Data excerpts:
──────────────────────────────

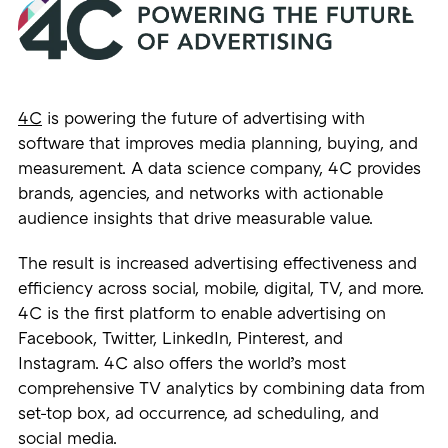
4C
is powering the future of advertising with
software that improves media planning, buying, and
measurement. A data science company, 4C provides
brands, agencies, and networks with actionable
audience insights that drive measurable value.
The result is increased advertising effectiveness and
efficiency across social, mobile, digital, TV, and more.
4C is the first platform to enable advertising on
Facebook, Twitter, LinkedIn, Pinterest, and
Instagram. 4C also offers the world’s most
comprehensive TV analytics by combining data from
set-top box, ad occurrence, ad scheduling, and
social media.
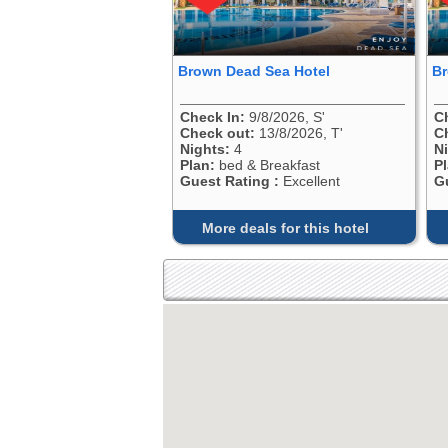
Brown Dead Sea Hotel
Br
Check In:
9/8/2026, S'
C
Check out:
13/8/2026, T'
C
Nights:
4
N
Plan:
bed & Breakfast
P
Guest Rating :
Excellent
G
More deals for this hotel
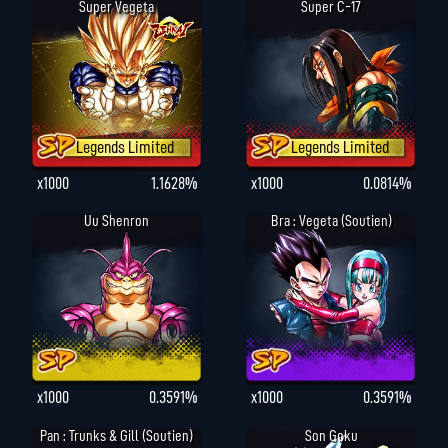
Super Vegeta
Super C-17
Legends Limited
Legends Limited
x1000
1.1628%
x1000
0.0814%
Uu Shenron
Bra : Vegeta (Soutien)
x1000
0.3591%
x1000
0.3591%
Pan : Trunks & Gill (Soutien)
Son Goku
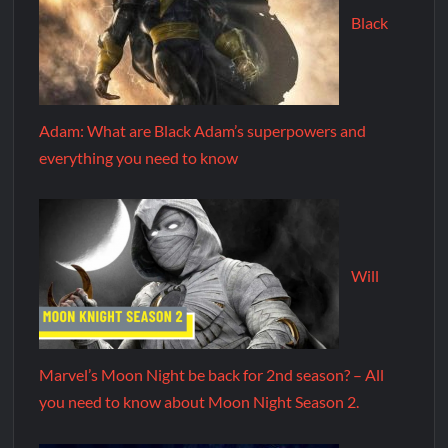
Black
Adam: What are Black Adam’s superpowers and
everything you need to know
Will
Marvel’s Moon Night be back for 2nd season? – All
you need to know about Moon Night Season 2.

──────────────────────────────

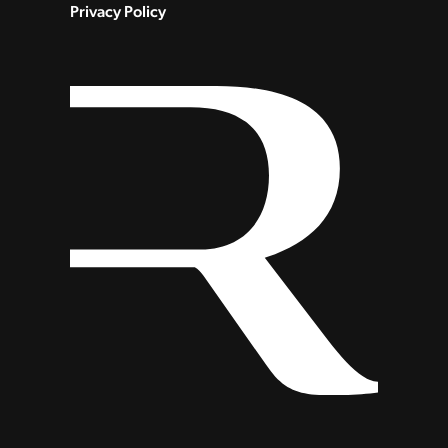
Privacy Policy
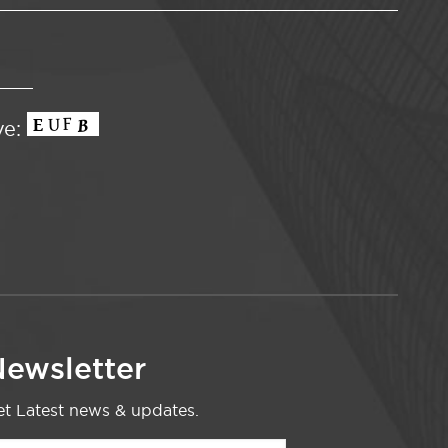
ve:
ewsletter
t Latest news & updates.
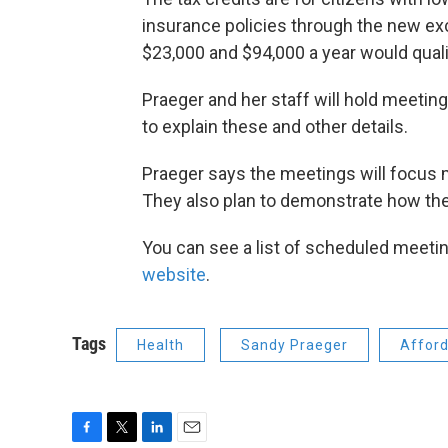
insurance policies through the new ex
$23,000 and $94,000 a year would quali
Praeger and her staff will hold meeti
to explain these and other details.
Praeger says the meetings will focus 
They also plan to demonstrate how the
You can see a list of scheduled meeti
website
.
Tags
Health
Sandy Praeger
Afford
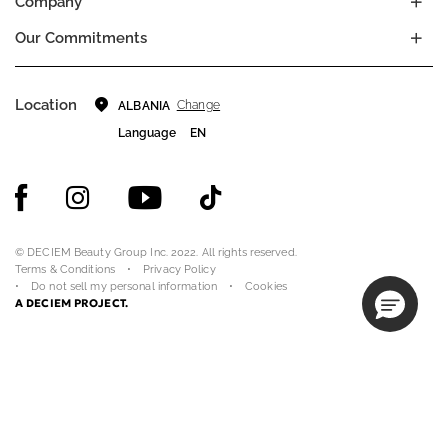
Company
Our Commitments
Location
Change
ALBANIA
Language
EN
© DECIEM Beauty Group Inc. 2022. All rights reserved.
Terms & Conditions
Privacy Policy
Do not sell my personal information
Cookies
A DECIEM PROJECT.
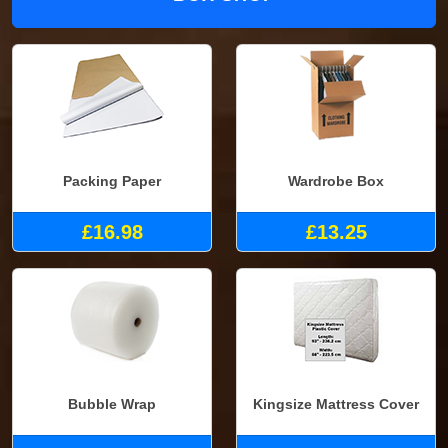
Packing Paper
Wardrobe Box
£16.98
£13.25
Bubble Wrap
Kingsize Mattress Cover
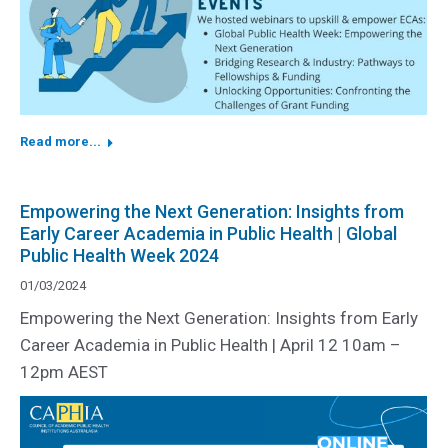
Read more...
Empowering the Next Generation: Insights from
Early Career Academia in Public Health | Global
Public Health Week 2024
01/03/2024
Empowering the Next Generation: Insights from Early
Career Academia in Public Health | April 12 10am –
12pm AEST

──────────────────────────────

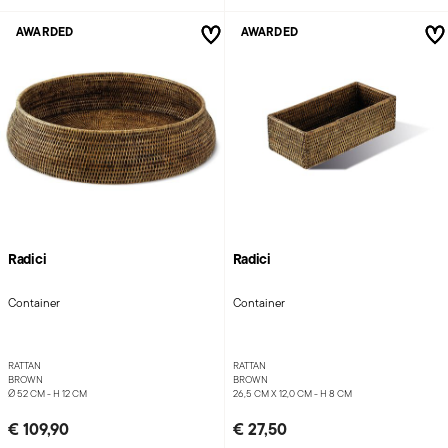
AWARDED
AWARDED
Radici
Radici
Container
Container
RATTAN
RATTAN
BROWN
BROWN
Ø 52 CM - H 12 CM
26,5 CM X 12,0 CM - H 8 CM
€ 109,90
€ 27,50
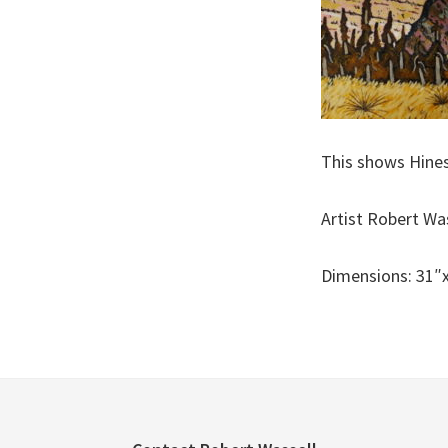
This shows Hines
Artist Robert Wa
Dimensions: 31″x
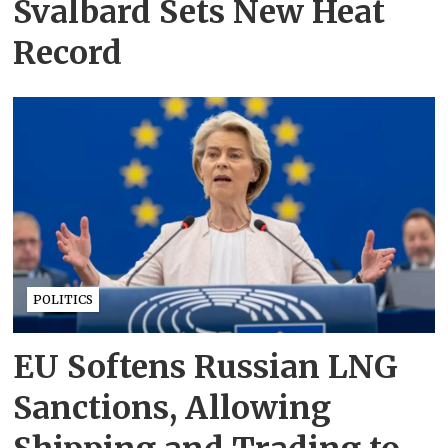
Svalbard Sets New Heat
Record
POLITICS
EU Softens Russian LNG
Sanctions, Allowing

──────────────────────────────

**What you are asked to do**
How many of the lines above include the string "Early"? Give only the number.

**Exercise solution**
2